Son yirmi yılda Malezya hem gücü elinde tutmayı hem de iktidarı ele geçirmeyi amaçlayan siyasi seçkinler tarafından kutuplaşan bölünmeler etrafında yoğun seferberliğe tanık oldu. Siyasi rekabet, yıkıcı siyasi kültürü normalleştiren sıfır toplamlı bir oyuna dönüştü. Devlet, seçkinlerin himayesi, hatta iktisadi rant için bir araç olarak hizmet etmeye devam ediyor. Siyasi partiler merkezde zemin kaybederken, tabanlarını güvence altına almak için kutuplaştırıcı söylemlere ve mobilizasyona dönüyor. Siyasi seçkinler, daha geniş halk desteği kazanmak için bu ayrıştırıcı söylem ve mobilizasyon konusunda uzlaşmaya vardığında, kalıcı ayrılıklar, işbirliğini engelliyor; halkın öfkesini besliyor; çekirdek seçmenin güvensizliğini artırıyor.
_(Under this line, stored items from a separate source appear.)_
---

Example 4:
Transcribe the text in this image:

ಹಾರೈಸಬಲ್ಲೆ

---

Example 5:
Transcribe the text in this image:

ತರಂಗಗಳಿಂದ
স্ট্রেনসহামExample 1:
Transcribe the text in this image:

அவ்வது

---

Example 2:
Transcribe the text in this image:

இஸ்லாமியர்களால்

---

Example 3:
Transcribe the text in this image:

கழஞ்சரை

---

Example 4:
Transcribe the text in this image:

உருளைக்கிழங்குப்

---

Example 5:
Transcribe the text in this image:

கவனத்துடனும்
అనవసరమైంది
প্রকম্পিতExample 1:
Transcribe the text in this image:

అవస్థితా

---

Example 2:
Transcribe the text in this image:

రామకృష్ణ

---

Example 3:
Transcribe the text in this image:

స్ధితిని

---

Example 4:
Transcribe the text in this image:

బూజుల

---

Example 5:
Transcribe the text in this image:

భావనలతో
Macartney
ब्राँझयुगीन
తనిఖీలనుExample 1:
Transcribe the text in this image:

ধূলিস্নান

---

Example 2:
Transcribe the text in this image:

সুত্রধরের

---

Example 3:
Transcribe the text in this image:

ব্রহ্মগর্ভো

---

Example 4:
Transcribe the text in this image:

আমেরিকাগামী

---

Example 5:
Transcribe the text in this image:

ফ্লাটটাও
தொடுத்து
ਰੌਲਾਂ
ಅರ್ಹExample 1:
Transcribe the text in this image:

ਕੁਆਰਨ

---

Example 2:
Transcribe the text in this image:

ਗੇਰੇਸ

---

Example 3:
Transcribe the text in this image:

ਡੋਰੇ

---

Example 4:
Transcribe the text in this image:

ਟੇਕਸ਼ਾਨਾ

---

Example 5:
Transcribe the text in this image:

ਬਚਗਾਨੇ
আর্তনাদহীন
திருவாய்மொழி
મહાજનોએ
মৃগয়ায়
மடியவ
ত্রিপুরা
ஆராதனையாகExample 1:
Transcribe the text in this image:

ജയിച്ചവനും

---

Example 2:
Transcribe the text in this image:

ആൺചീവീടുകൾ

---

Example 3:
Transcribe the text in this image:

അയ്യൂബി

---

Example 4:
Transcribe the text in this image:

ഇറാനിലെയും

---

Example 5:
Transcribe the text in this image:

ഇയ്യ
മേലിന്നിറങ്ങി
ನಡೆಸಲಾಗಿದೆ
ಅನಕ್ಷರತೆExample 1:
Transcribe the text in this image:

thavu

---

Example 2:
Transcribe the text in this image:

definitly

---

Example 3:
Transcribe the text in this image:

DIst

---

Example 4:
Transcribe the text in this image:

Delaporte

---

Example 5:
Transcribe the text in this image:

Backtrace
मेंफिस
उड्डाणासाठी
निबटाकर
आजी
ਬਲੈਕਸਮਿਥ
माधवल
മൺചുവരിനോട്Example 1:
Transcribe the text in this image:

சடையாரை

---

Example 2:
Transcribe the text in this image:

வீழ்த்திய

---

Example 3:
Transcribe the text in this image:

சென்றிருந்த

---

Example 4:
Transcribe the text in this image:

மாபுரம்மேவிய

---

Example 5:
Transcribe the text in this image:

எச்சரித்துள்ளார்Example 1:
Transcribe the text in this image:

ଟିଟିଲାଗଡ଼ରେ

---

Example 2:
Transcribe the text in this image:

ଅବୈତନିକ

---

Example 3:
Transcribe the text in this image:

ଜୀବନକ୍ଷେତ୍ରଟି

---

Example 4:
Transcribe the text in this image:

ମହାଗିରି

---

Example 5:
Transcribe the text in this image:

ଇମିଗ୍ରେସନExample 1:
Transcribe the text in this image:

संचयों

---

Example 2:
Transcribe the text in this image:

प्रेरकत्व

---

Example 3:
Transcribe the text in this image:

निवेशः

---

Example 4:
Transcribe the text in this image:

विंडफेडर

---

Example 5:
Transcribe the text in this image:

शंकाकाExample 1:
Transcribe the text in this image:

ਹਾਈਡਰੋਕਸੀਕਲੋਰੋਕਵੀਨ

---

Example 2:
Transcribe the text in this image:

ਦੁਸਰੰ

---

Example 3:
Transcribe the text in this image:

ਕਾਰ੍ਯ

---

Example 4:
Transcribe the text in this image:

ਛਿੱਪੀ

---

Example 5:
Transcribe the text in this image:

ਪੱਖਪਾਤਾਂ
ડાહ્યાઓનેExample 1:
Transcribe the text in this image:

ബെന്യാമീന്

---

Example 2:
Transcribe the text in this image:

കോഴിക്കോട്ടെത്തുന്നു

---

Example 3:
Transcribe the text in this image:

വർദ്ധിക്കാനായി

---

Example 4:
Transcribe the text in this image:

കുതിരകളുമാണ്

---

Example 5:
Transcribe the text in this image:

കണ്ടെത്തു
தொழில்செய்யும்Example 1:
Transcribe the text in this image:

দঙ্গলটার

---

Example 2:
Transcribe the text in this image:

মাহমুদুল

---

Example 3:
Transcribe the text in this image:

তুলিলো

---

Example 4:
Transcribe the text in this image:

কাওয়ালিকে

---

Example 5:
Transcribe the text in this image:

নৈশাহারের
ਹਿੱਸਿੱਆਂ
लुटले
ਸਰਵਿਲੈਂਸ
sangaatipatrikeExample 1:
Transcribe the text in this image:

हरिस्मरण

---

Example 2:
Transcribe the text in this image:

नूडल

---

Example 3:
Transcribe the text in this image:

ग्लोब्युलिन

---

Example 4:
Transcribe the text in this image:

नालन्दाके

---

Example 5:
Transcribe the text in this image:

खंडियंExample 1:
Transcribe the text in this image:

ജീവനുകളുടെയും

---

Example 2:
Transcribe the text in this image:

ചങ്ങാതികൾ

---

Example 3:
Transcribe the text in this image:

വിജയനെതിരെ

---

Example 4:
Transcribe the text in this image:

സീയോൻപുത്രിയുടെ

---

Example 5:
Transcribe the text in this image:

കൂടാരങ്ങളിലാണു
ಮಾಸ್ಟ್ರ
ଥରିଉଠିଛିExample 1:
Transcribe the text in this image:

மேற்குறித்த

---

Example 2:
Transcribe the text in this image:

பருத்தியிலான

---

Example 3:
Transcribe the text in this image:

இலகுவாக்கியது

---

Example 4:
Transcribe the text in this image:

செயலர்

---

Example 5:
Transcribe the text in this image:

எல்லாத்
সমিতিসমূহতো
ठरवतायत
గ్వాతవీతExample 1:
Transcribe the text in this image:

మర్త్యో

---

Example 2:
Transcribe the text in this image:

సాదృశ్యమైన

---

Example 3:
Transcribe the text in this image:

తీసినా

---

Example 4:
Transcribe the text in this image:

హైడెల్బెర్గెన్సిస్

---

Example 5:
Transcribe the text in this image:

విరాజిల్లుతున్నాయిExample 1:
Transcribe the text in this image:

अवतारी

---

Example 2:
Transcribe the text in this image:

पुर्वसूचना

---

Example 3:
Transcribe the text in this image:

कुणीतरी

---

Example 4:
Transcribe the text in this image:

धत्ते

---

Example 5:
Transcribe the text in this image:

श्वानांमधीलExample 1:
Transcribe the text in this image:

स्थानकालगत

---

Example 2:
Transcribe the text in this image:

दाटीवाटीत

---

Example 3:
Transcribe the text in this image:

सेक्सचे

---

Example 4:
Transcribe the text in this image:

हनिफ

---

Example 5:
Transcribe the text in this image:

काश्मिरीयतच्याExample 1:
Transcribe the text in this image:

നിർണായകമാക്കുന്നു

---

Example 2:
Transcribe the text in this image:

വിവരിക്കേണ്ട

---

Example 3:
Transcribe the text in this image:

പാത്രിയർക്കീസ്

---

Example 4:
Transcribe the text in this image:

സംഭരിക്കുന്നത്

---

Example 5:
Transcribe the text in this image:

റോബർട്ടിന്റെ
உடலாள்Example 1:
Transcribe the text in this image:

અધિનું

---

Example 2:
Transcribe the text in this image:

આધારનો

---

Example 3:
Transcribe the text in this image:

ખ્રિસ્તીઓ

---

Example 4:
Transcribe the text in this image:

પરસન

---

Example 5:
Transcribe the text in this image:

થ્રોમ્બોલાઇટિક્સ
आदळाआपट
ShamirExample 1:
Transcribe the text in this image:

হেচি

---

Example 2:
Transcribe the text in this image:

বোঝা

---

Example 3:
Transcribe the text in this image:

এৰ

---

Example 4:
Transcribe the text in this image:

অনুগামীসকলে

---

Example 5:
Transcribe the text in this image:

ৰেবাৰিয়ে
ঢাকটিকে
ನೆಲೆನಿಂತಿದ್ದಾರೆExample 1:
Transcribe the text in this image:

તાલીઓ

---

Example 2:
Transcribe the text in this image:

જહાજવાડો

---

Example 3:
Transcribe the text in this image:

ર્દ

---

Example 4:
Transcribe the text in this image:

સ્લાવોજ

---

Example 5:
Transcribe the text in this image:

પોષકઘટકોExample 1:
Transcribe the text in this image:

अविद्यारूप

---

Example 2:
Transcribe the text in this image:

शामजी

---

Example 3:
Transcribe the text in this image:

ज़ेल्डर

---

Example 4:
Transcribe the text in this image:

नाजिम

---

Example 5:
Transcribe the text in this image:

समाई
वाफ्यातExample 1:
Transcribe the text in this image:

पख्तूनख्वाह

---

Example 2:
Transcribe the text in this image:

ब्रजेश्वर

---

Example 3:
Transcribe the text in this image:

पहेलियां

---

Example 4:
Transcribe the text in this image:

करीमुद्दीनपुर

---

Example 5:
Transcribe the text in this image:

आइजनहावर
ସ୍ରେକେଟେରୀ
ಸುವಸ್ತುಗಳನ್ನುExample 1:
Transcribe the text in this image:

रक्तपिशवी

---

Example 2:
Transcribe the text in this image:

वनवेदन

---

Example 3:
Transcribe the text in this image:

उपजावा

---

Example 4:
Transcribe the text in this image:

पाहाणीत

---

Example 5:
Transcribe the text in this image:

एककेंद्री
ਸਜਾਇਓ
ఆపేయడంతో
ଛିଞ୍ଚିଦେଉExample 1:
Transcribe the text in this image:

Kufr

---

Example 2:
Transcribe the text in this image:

Koronavirüs sonrası Malezya siyasetinin bu eğilimi bozup bozmayacağını veya ülkede uzun süredir devam eden kutuplaşmayı daha da derinleştirip derinleştirmeyeceğini zaman gösterecek.


Bu yazı, editörlüğünü Thomas Carothers ve Andrew O’donohue’ın yaptığı “Political Polarization in South and Southeast Asia: Old Divisions, New Dangers” çalışmasında yer alan ve Carnegie Endowment’ta “Malaysia’s Political Polarization: Race, Religion, and Reform” başlığıyla yayınlanan bölümün kısaltılmış çevirisidir. Yazının giriş kısmı, Economist’te “Anwar Ibrahim becomes Malaysia’s prime minister” başlıklı yazının iki paragrafının çevirisidir. Metinde editoryal düzenleme yapılmıştır.

BRIDGET WELSH

Malezya Nottingham Üniversitesi Asya Araştırma Enstitüsü'nde fahri araştırmacı ve Ulusal Tayvan Üniversitesi'nde Hu Fu Doğu Asya Demokratik Çalışmalar Merkezi'nde kıdemli araştırma görevlisi. The End of UMNO? Essays on Malaysia’s Former Dominant Party adlı kitabın yazarı.